Human mast cells synthesize and secrete many cytokines of relevance to the pathogenesis of allergic diseases such as asthma and rhinitis. In particular, interleukin (IL) -4 and IL-5 are likely to play key roles in the development of the inflammatory response that characterizes these diseases. Immunohistochemical studies on human nasal and bronchial mucosal biopsies suggest that IL-4 and IL-5 may be stored preformed in mast cells.


To identify whether IL-4 and IL-5 are stored within mast cell secretory granules.


We used immunogold electron microscopic analysis on bronchial mucosa and lung parenchyma from resected lung specimens, and a nasal mucosal biopsy from a patient with active allergic rhinitis. Samples were fixed in 4% paraformaldehyde plus 0.5% glutaraldehyde and processed into Lowicryl K4M resin by the ‘Progressive Lowering of Temperature’ technique. Ultrathin sections were stained immunohistochemically by an indirect immunogold method.

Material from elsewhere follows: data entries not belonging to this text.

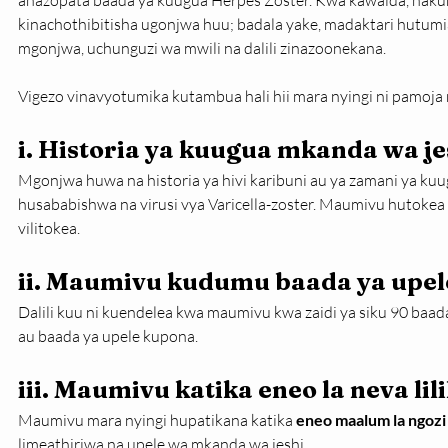
anazopata baada ya kuugua Herpes Zoster. Kwa kawaida, haku
kinachothibitisha ugonjwa huu; badala yake, madaktari hutumi
mgonjwa, uchunguzi wa mwili na dalili zinazoonekana.
Vigezo vinavyotumika kutambua hali hii mara nyingi ni pamoja 
i. Historia ya kuugua mkanda wa je
Mgonjwa huwa na historia ya hivi karibuni au ya zamani ya ku
husababishwa na virusi vya Varicella-zoster. Maumivu hutokea ka
vilitokea.
ii. Maumivu kudumu baada ya upe
Dalili kuu ni kuendelea kwa maumivu kwa zaidi ya siku 90 baad
au baada ya upele kupona.
iii. Maumivu katika eneo la neva lil
Maumivu mara nyingi hupatikana katika 
eneo maalum la ngoz
limeathiriwa na upele wa mkanda wa jeshi.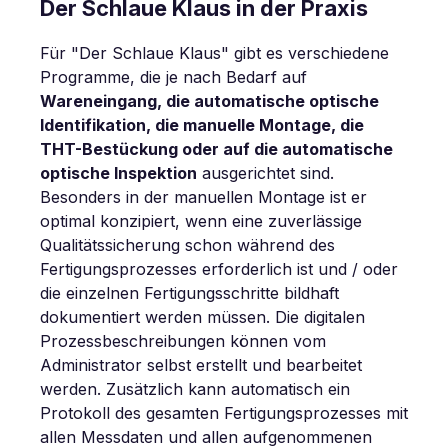
Der Schlaue Klaus in der Praxis
Für "Der Schlaue Klaus" gibt es verschiedene
Programme, die je nach Bedarf auf
Wareneingang, die automatische optische
Identifikation, die manuelle Montage, die
THT-Bestückung oder auf die automatische
optische Inspektion
ausgerichtet sind.
Besonders in der manuellen Montage ist er
optimal konzipiert, wenn eine zuverlässige
Qualitätssicherung schon während des
Fertigungsprozesses erforderlich ist und / oder
die einzelnen Fertigungsschritte bildhaft
dokumentiert werden müssen. Die digitalen
Prozessbeschreibungen können vom
Administrator selbst erstellt und bearbeitet
werden. Zusätzlich kann automatisch ein
Protokoll des gesamten Fertigungsprozesses mit
allen Messdaten und allen aufgenommenen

Immunoreactivity for IL-4, but not IL-5, was localized to the granules of mast cells in all tissue samples. IL-5 was localized to the matrix of eosinophil granules in these samples, but neither cytokine was detected in T cells. IL-4 immunoreactivity increased in the granules of mast cells 24 h after immunoglobulin (Ig) E-dependent activation (mean 17.5 ± 1.4 gold particles per granule) compared with nonactivated mast cells (mean 6.8 ± 0.8 gold particles per granule, P < 0.001), suggesting replenishment of stores by newly generated protein. Immunoreactive IL-5 remained undetectable in mast cells 24 h after activation, a time point at which they are known to secrete large quantities of this cytokine.


Human mast cells store IL-4 within the matrix of their granules. Very few, if any, lung or nasal mast cells store IL-5. A store of preformed IL-4 within mast cell granules is likely to have an important influence during the initiation and maintenance of the allergic immunological response.